:: EXTRACT

C. Auguste Dupin is a fictional detective created by Edgar Allan Poe. Dupin made his first appearance in Poe's "The Murders in the Rue Morgue," widely considered the first detective fiction story.[1] The character laid the groundwork for fictitious detectives to come, including Sherlock Holmes.

Overview

Dupin lives in Paris with his close friend, the anonymous narrator of the stories. He bears the title Chevalier, meaning that he is a knight in the Légion d'honneur.

He appears in three stories by Poe:

Dupin is not actually a professional detective and his motivations change throughout his appearances. He investigates the murders in the Rue Morgue for amusement and to prove the innocence of a falsely accused man. He refuses a reward. However, in "The Purloined Letter", Dupin purposefully pursues a financial reward.[2]

Poe may have gotten the last name "Dupin" from a character in a series of stories first published Burton's Gentlemen's Magazine in 1828 called "Unpublished passages in the Life of Vidocq, the French Minister of Police."[3]

Influence

Generally acknowledged as the first detective in fiction, C. Auguste Dupin was the prototype for many that came later, including Sherlock Holmes by Arthur Conan Doyle and Hercule Poirot by Agatha Christie.[4]

Many tropes that would later become commonplace in mystery fiction first appeared in Poe's stories: the eccentric but brilliant detective, the bumbling constabulary, the first-person narration by a close personal friend. Like Sherlock Holmes, Dupin uses his considerable deductive prowess and observation to solve crimes. Poe also portrays the police in an unsympathetic manner as a sort of foil to the detective.[5] Dupin also initiates the storytelling device where the detective announces his solution and then explains the reasoning leading up to it.[6]

Other writers

In the first Holmes story, A Study in Scarlet (1887), Doctor Watson compares Holmes to Dupin, to which Holmes replies, "No doubt you think you are complimenting me ... In my opinion, Dupin was a very inferior fellow,"[7] despite the fact that the detective was evidently inspired by the other.

Dupin next appears in a series of seven short stories in Ellery Queen's Mystery Magazine by Michael Harrison in the 1960s. The stories were collected by the Publishers Mycroft & Moran in 1968 as The Exploits of Chevalier Dupin. Included in the collection is an essay by Harrison discussing the real-life inspiration for Poe's Dupin.

::::
:: DATASET EXCERPT

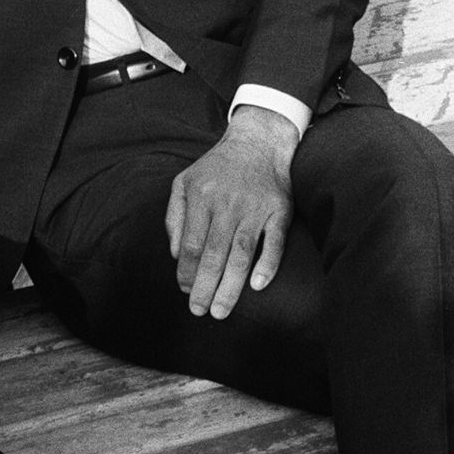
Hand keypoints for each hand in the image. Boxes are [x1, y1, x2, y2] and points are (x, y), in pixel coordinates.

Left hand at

::::

## ASSIGNED TASK 1
According to the article on Dupin above, what title does Dupin bear, and what does it mean?
## ASSIGNED TASK 2
Repeat the passage of the Dupin article above starting with "Other writers" and going on through "by the other.".

## TASK ANSWER 1
He bears the title Chevalier, meaning that he is a knight in the Légion d'honneur.

## TASK ANSWER 2
Other writers

In the first Holmes story, A Study in Scarlet (1887), Doctor Watson compares Holmes to Dupin, to which Holmes replies, "No doubt you think you are complimenting me ... In my opinion, Dupin was a very inferior fellow,"[7] despite the fact that the detective was evidently inspired by the other.